Arun is beginning to fall in love with her as well. But, one day, giving in to his younger sister’s pleading, Arun takes her to watch a movie. And who should be there at the theatre but Sarita with Romeo. Sarita, upset, leaves at once. 

So upset is she that when Arun comes for her birthday party, with Raahi’s latest book as a present, she ignores him and flirts with Romeo.


Unaware of the reason for her anger, Arun sings ‘Aansoo samjhke kyun mujhe’, which at least has the effect of making Sarita’s heart melt towards him. [Given that neither of them has even spoken to each other of their attraction – or even showed any signs of it yet – much less have a relationship, this must be the weirdest heartbreak song ever.]
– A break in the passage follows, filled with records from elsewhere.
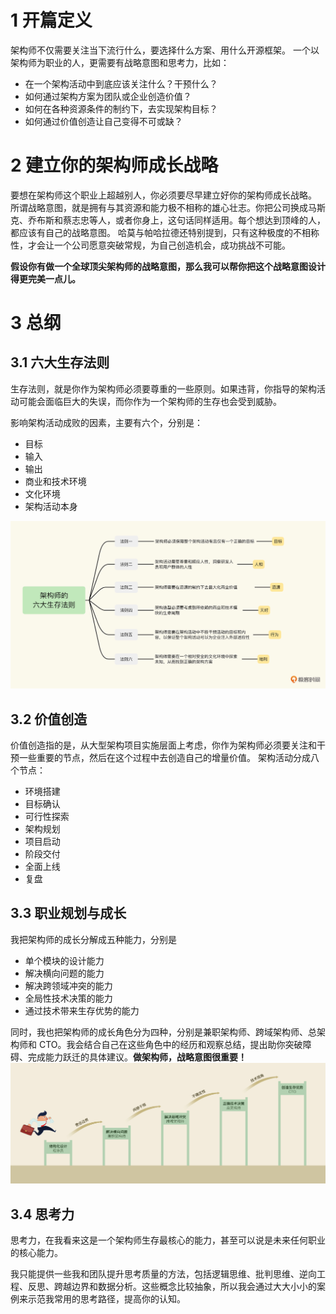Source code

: 
# 1 开篇定义
架构师不仅需要关注当下流行什么，要选择什么方案、用什么开源框架。
一个以架构师为职业的人，更需要有战略意图和思考力，比如：
+ 在一个架构活动中到底应该关注什么？干预什么？
+ 如何通过架构方案为团队或企业创造价值？
+ 如何在各种资源条件的制约下，去实现架构目标？
+ 如何通过价值创造让自己变得不可或缺？

# 2 建立你的架构师成长战略
要想在架构师这个职业上超越别人，你必须要尽早建立好你的架构师成长战略。
所谓战略意图，就是拥有与其资源和能力极不相称的雄心壮志。你把公司换成马斯克、乔布斯和蔡志忠等人，或者你身上，这句话同样适用。每个想达到顶峰的人，都应该有自己的战略意图。
哈莫与帕哈拉德还特别提到，只有这种极度的不相称性，才会让一个公司愿意突破常规，为自己创造机会，成功挑战不可能。

**假设你有做一个全球顶尖架构师的战略意图，那么我可以帮你把这个战略意图设计得更完美一点儿。**


# 3 总纲

## 3.1 六大生存法则
生存法则，就是你作为架构师必须要尊重的一些原则。如果违背，你指导的架构活动可能会面临巨大的失误，而你作为一个架构师的生存也会受到威胁。

影响架构活动成败的因素，主要有六个，分别是：
+ 目标
+ 输入
+ 输出
+ 商业和技术环境
+ 文化环境 
+ 架构活动本身

![-](img/6大生存法则.webp)

## 3.2 价值创造
价值创造指的是，从大型架构项目实施层面上考虑，你作为架构师必须要关注和干预一些重要的节点，然后在这个过程中去创造自己的增量价值。
架构活动分成八个节点：
+ 环境搭建
+ 目标确认
+ 可行性探索
+ 架构规划
+ 项目启动 
+ 阶段交付
+ 全面上线
+ 复盘

## 3.3 职业规划与成长
我把架构师的成长分解成五种能力，分别是
+ 单个模块的设计能力 
+ 解决横向问题的能力
+ 解决跨领域冲突的能力
+ 全局性技术决策的能力
+ 通过技术带来生存优势的能力

同时，我也把架构师的成长角色分为四种，分别是兼职架构师、跨域架构师、总架构师和 CTO。我会结合自己在这些角色中的经历和观察总结，提出助你突破障碍、完成能力跃迁的具体建议。**做架构师，战略意图很重要！**
![-](img/架构师阶段.webp)


## 3.4 思考力
思考力，在我看来这是一个架构师生存最核心的能力，甚至可以说是未来任何职业的核心能力。

我只能提供一些我和团队提升思考质量的方法，包括逻辑思维、批判思维、逆向工程、反思、跨越边界和数据分析。这些概念比较抽象，所以我会通过大大小小的案例来示范我常用的思考路径，提高你的认知。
Matters are back to normal the next day, however, when Arun comes to tutor Sarita. Their conversation veers to Raahi again, and Sarita coaxes Arun to write a letter for her in verse. 


To which he responds. [So, Arun is basically writing to himself and responding to himself.] Unfortunately for him, the game is soon up – Sarita, who needs Arun’s help to respond to Raahi, visits his house and discovers that Arun and Raahi are one and the same person.

Where is all this going to end?

Well, if you have watched enough Hindi films, you know how it will end, but in the meantime, the lovers have other problems to worry about – the difference in their economic status, for instance. Sarita's parentage, for another.


Chhaya is not one of Hrishikesh Mukherjee’s ‘great’ films; the last half an hour, especially, is unnecessarily melodramatic. Nasir Hussain clutches his heart and gets to blub a bit though Nirupa Roy does get to do a little more than play a regulation mother who misplaces her child (even if she does find her almost at once). I would also have liked to have seen a little more of Sarita’s relationship with her mother/ayah. Sarita is fond of her ayah but baulks at calling her mother. When Arun addresses Manorama as 'aap', Sarita is amused - she's only an ayah. Sarita is written as a rather shallow young woman, and there's nothing in her narrative arc that gives her any depth.

Sunil Dutt and Asha Parekh look stunning together...

but I would also have liked a little more build up of the Arun-Sarita romance, which was equally shoddily written. I can understand Arun falling for Sarita, but Sarita has spent the better part of the first half of the film besotted by the mysterious ‘Raahi’, and her subsequent transfer of attention to Arun (even before she knows he's Raahi) is both hasty and inexplicable. Rukmini and Lali do nothing for the plot, though poor Lalita Pawar gets to be a strident witch in the pre-climax scene. Ashim Sen, usually likeable, is irritating as Romeo and vanishes without so much as a by-your-leave towards the end. In fact, for someone ostensibly invited for the express purpose of wooing the heiress, he does nothing of the sort. [But that could also be because the print I watched (Ultra) had scenes missing, and dialogues cut off mid-way.

All in all, not great but not bad. I would watch solely for Asha Parekh and Sunil Dutt, and for Salil Chowdhury's music.